Dunque, avendo una buona base, ce la possiamo fare. Ma bisogna investire da subito per esser pronti nel 2030. Una seconda notizia interessante è l’annuncio di un parco eolico offshore al largo di Rimini: si tratta di un parco da circa 300 MW di tipo convenzionale (su palificazioni) mentre in altri Paesi sono in corso iniziative per l’eolico galleggiante. Se queste iniziative avranno successo avremo un’altra arma per combattere il cambiamento del clima perché, una volta superati i limiti della profondità dei fondali, l’eolico galleggiante consentirebbe di accedere a scala globale a un potenziale energetico elevatissimo.

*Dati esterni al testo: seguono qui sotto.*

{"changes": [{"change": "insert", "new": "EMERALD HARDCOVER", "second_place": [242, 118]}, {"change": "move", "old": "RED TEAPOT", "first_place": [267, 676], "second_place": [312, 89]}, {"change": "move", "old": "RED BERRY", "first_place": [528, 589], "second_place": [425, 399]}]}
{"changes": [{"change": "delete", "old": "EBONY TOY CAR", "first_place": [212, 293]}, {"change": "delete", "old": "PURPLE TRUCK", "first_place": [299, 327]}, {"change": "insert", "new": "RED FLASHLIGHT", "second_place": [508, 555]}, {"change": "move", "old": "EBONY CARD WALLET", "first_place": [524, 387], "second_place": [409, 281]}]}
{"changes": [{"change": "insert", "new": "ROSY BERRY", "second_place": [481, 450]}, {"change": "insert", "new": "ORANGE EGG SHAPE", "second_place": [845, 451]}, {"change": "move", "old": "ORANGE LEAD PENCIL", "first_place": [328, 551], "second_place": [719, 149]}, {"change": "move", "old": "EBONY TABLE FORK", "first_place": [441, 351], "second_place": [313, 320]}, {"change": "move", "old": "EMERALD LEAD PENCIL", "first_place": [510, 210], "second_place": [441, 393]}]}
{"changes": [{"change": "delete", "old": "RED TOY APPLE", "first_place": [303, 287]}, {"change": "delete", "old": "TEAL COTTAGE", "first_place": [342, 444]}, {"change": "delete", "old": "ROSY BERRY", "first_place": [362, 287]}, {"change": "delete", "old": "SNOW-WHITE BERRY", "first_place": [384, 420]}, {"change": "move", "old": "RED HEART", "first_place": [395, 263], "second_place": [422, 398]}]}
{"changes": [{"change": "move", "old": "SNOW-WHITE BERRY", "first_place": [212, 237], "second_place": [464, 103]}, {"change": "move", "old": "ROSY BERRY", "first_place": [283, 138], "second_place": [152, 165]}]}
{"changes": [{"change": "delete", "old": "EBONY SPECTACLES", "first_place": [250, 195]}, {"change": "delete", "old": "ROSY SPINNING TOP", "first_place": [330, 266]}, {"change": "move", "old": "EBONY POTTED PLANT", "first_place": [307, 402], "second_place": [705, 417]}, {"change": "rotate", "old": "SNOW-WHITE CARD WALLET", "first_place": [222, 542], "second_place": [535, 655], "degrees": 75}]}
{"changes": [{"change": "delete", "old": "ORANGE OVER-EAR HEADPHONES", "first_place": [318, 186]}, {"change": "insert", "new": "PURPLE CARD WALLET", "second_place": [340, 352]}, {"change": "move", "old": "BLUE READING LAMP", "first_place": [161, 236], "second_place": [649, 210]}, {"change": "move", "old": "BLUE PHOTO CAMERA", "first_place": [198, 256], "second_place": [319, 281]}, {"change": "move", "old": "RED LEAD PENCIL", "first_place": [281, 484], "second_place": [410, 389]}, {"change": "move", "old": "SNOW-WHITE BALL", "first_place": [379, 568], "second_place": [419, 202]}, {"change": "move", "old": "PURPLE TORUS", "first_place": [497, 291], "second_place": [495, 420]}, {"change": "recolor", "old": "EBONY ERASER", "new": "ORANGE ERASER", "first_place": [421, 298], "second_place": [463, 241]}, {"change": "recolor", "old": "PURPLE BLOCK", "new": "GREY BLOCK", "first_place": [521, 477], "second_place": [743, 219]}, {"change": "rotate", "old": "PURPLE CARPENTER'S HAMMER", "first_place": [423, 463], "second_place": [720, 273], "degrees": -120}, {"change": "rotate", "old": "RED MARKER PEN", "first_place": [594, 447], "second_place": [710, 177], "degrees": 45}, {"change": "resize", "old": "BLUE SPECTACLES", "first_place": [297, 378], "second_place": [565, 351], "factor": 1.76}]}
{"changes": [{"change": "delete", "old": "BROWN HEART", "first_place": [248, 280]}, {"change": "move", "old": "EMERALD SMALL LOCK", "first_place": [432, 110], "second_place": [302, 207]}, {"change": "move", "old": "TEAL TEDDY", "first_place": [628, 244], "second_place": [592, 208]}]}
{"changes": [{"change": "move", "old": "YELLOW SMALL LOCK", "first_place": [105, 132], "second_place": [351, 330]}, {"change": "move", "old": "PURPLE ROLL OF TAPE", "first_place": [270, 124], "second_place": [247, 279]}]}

Alcune imprese italiane sono già impegnate in progetti del genere e in Francia è stata avviata la prima gara per impianti di grande potenza. Ecco un secondo esempio di industria «verde» che può rappresentare, con le altre rinnovabili, la base energetica di un futuro prossimo.

Un altro tema è quello dell’idrogeno «verde», cioè prodotto da fonti rinnovabili (e non da gas, che rilascia CO2). In Germania la cooperativa energetica promossa da Greenpeace già da qualche anno ha delle pale eoliche che, nelle ore di eccesso di produzione, si staccano dalla rete e producono idrogeno che immettono nella rete gas. E un’altra iniziativa di rilievo è quella di impianti che convertono l’elettricità in eccesso in idrogeno e poi in carburante liquido «catturando» il vapore e la CO2 direttamente dall’aria (Dac: Direct Air Capture). In una prospettiva più lunga, specie laddove l’elettricità da solare costerà di meno (ma già oggi in certi Paesi è sotto i 20€/MWh), questa tecnologia potrà produrre idrogeno, metano di sintesi e carburanti rinnovabili che «riusano» la CO2 già presente in aria.

Infine, per suggerire un altro filone di investimenti per l’economia «verde», quello di batterie e accumuli per la rete elettrica e per i veicoli. Qui c’è una sinergia strategica tra il settore elettrico e la produzione di veicoli elettrici, un elemento essenziale per combattere la crisi climatica. Come si vede non mancano esempi per tradurre in iniziative industriali quella parolina – «green» – cui molti reagiscono con ignorante scetticismo.